### What is expected
Where does the word "input" show up in the data? Please find each such line and copy it.

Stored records
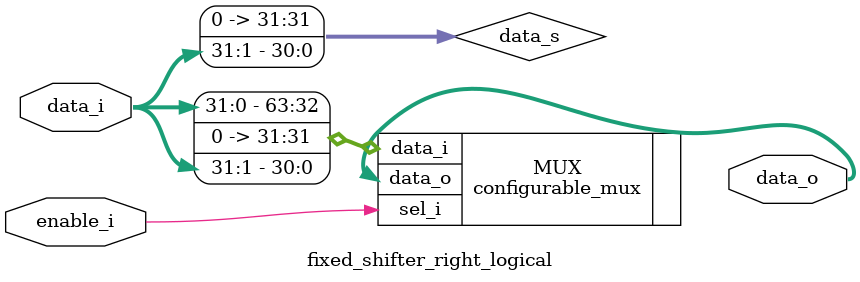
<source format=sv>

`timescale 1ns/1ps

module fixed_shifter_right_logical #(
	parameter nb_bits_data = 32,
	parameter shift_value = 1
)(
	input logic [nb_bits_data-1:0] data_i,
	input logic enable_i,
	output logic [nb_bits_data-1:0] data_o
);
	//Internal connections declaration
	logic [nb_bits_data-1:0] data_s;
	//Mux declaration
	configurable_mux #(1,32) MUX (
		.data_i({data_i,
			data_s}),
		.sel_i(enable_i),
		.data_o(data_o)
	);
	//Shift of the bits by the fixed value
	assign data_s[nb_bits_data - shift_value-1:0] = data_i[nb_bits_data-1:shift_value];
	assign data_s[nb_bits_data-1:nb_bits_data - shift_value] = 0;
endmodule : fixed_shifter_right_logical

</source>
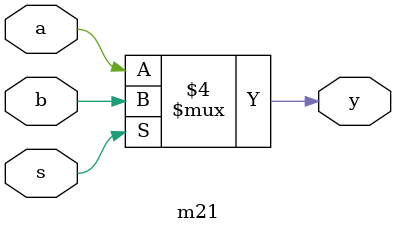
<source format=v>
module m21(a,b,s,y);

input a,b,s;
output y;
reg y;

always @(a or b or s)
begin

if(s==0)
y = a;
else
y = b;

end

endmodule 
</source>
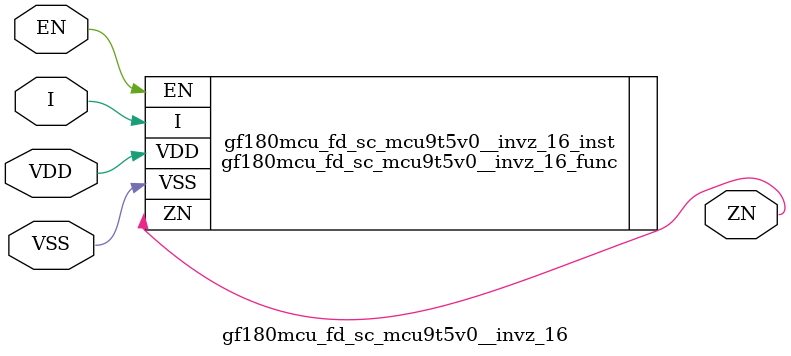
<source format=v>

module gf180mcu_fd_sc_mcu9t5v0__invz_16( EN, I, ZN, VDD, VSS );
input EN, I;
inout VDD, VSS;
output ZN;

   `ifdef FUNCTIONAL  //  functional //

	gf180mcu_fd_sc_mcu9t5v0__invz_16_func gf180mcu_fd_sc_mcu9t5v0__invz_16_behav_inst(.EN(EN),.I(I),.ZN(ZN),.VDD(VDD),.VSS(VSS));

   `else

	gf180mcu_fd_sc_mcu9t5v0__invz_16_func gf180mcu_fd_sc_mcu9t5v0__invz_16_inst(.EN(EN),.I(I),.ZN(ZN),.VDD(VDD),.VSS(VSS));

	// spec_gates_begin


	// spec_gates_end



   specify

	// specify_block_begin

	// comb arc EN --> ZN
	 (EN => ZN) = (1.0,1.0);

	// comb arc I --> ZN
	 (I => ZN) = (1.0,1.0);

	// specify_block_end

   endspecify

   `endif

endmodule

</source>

### Solved exercise
	input logic [nb_bits_data-1:0] data_i,
	input logic enable_i,
input a,b,s;
input EN, I;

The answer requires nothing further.